— Source extract —
§

Another View 2015 / Mediterranea / Germany, USA, United Kingdom, Italy, France 2015
Ayiva and Abas are part of a group of immigrants who undergo a distressing journey across the sea from Africa to Italy. Ayiva uses sheer willpower to find his footing, while Abas first succumbs to resignation and then to hatred toward everything in the new land. The pair embody the two fundamental approaches to the situation facing immigrants from countries with completely different cultures after they arrive in Europe.
Although the story’s focus is on the young African man Abas and his older friend Ayiva, every now and then the director has them blend in with the large group of African immigrants barely eking out a living in a small Italian town. The first twenty minutes of the film depict their journey from Africa to Europe in a way that makes us feel exposed to the same inhuman conditions as they are. After reaching the Italian shore, they go through all the trials familiar from news reports: sub-standard housing, the vain quest for work, mounting aggression as the consequence of despair and dashed hopes, and having to face the ostracism and brutality of the local inhabitants. Here, too, the director tries to pull the viewer into the events unfolding onscreen. His film feels neither fabulated nor artificially dramatic. Although he reveals many hidden contexts, he is capable of making us think that he is merely recording reality in its rawest form and that it is we who have begun to reflect upon it with understanding.

§

— Extracted information —
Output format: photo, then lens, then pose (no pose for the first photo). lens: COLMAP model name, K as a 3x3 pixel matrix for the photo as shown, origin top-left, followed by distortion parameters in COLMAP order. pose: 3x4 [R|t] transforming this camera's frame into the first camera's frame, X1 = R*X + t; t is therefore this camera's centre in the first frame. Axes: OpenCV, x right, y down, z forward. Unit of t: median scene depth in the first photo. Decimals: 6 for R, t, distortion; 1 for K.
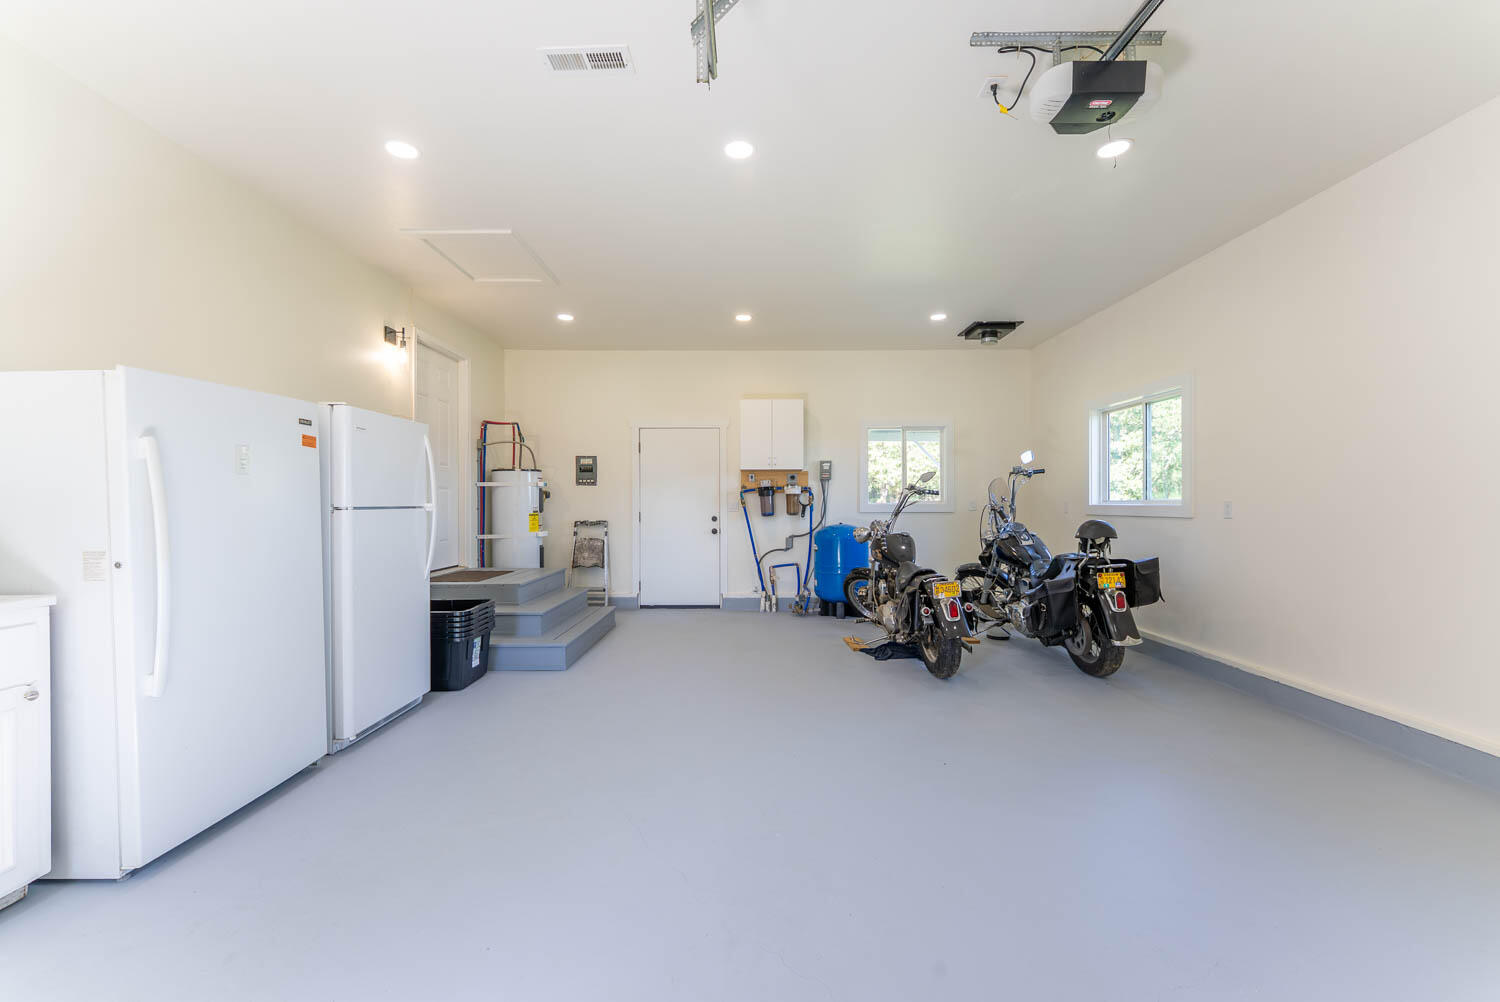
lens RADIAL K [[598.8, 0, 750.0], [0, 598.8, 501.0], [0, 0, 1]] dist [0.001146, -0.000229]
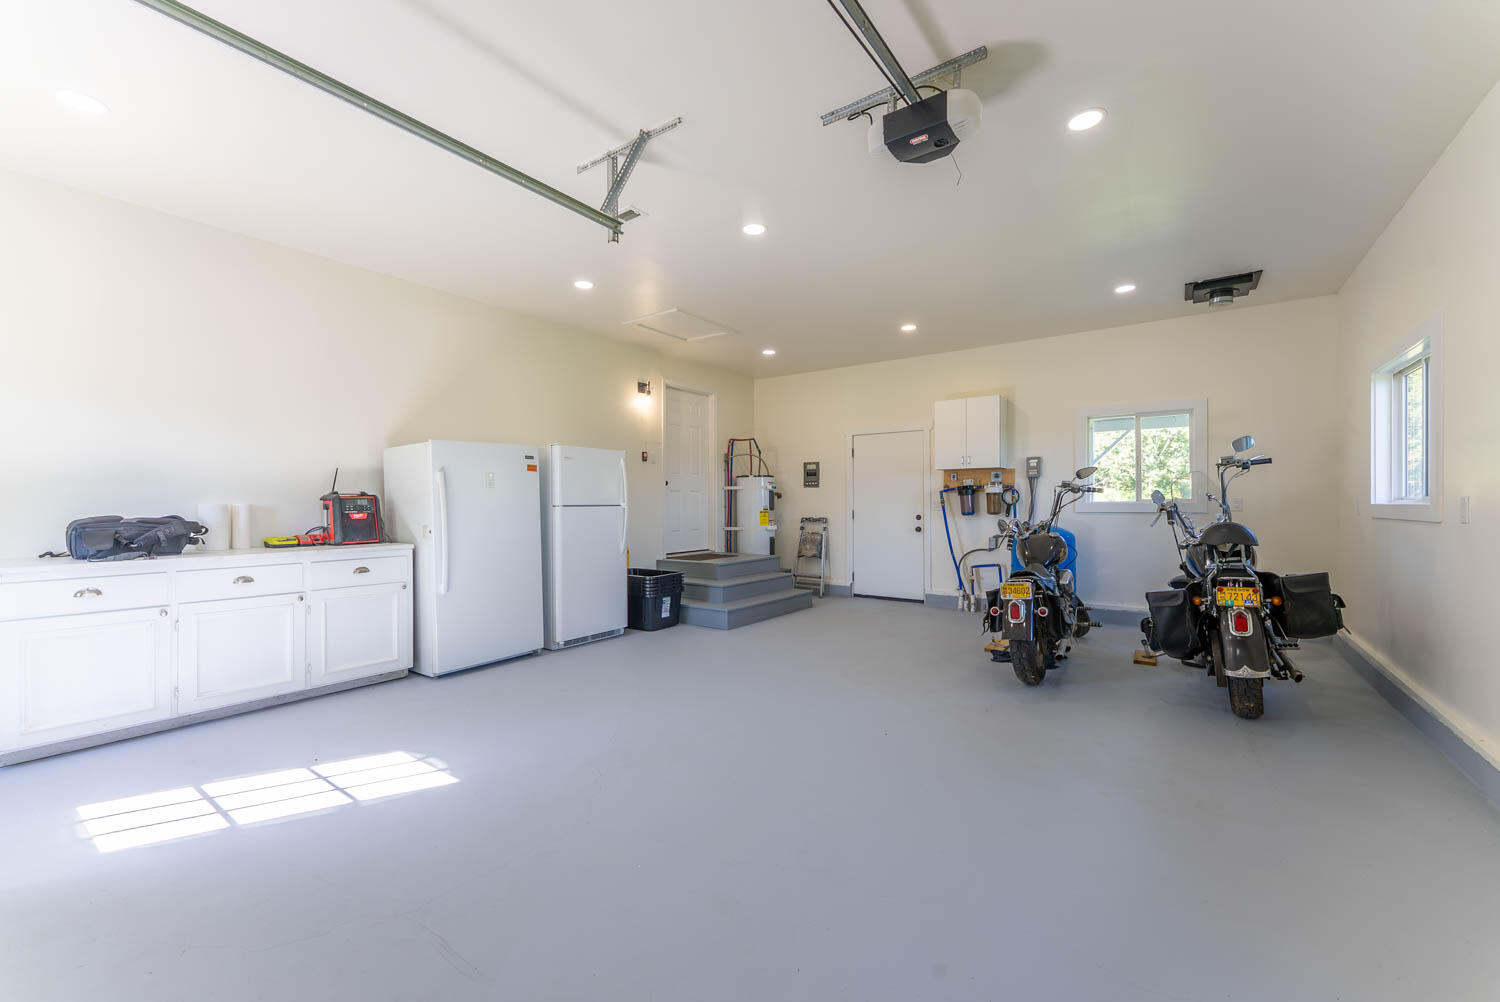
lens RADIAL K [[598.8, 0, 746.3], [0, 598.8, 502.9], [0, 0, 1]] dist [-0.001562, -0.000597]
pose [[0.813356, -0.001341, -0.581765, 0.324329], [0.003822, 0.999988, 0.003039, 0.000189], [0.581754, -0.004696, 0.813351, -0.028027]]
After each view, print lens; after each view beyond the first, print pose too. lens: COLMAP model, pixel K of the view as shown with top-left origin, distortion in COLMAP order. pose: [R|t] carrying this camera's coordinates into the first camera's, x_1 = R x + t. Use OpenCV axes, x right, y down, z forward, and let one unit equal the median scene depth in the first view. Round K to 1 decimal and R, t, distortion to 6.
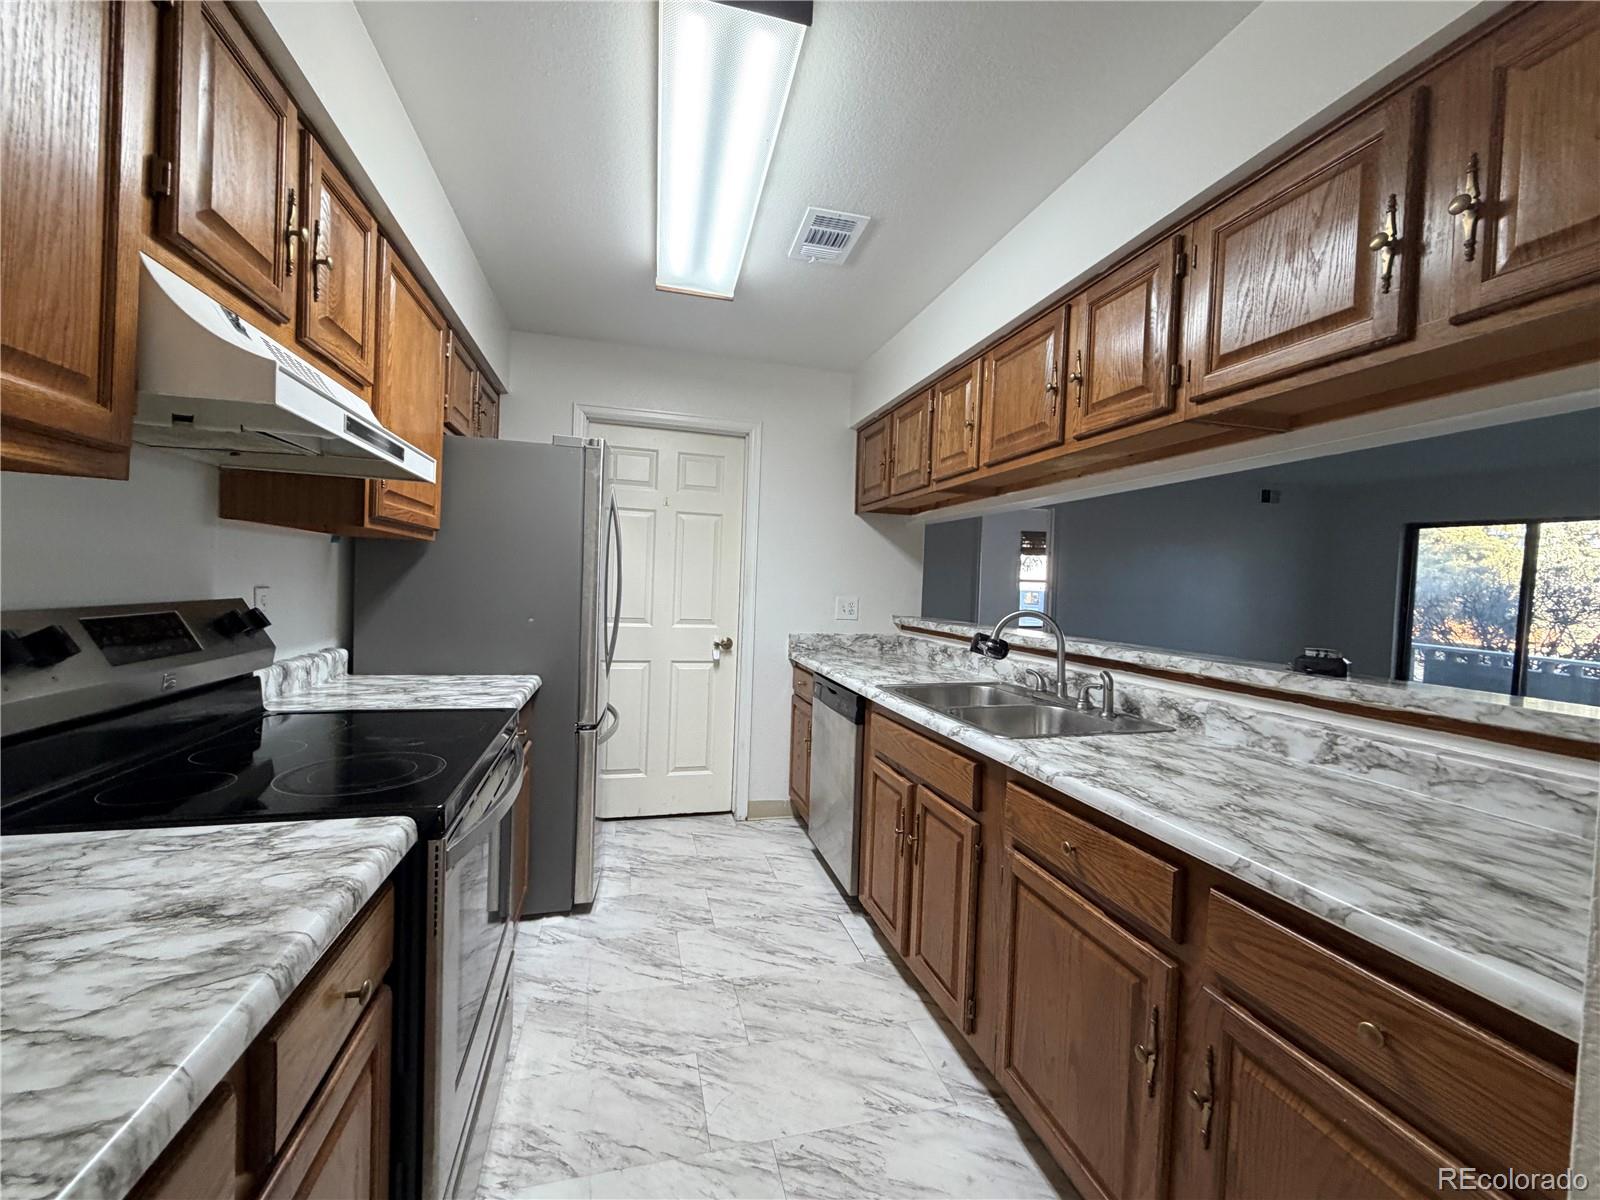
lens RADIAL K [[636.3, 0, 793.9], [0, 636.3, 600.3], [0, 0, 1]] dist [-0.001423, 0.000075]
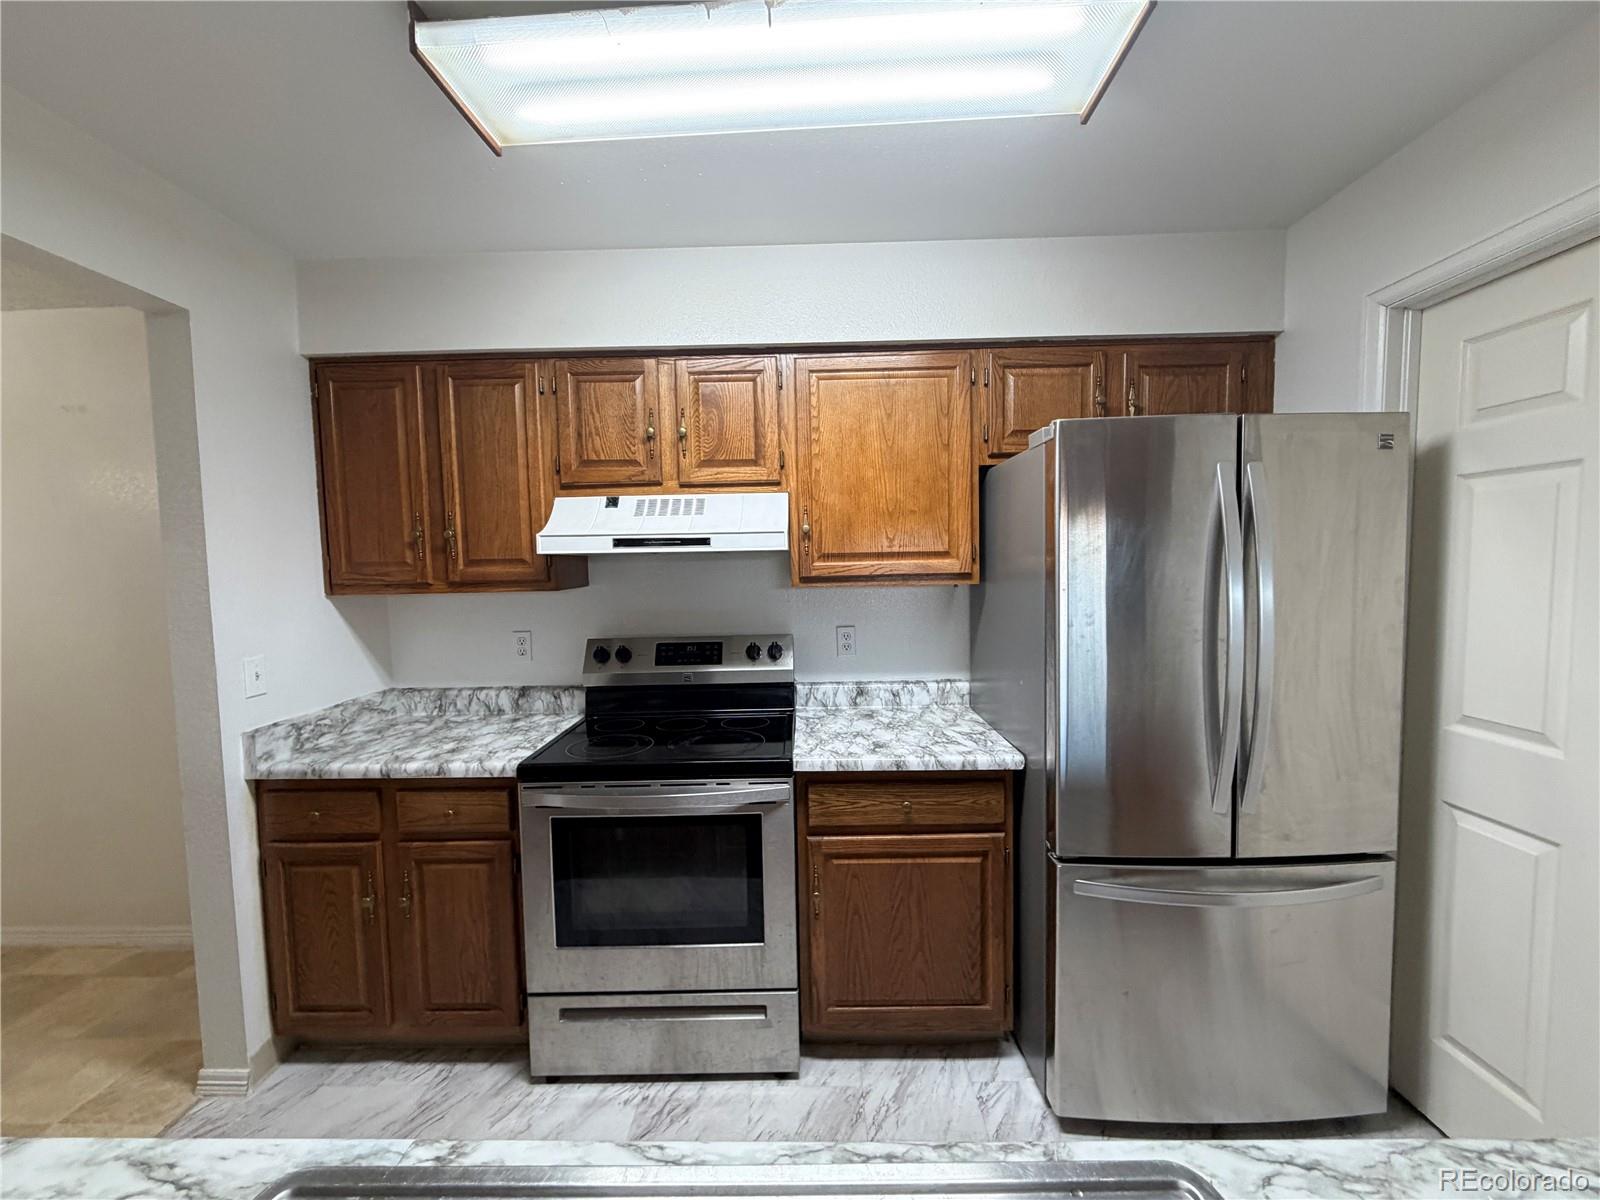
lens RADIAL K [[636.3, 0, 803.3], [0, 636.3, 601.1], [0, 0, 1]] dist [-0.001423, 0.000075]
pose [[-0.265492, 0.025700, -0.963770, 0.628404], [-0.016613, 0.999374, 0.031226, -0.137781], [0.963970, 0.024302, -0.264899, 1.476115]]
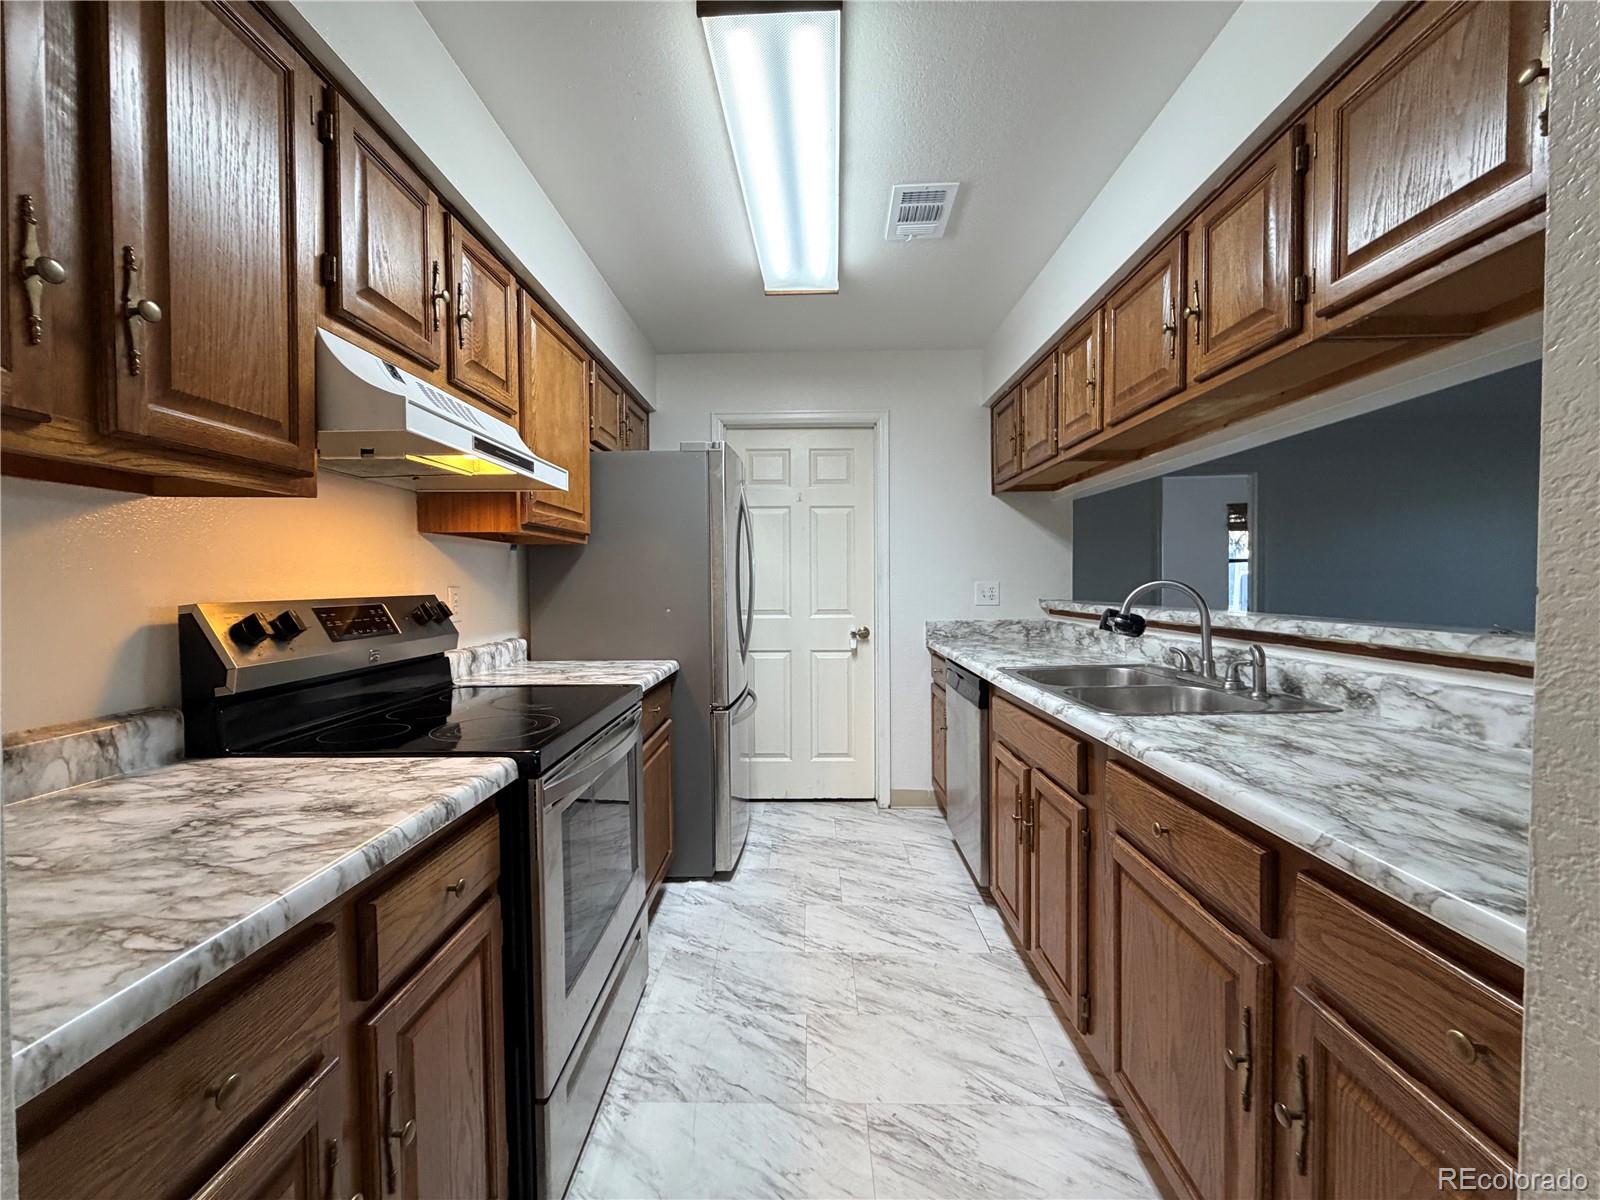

§

— Apply what you read —
a. Repeat the passage from "Another View 2015" to "arrive in Europe." in the film review word for word.
b. According to the film review, how much of the film depicts the journey from Africa to Europe?

— Solutions to the problems —
a.
Another View 2015 / Mediterranea / Germany, USA, United Kingdom, Italy, France 2015
Ayiva and Abas are part of a group of immigrants who undergo a distressing journey across the sea from Africa to Italy. Ayiva uses sheer willpower to find his footing, while Abas first succumbs to resignation and then to hatred toward everything in the new land. The pair embody the two fundamental approaches to the situation facing immigrants from countries with completely different cultures after they arrive in Europe.

b. The first twenty minutes.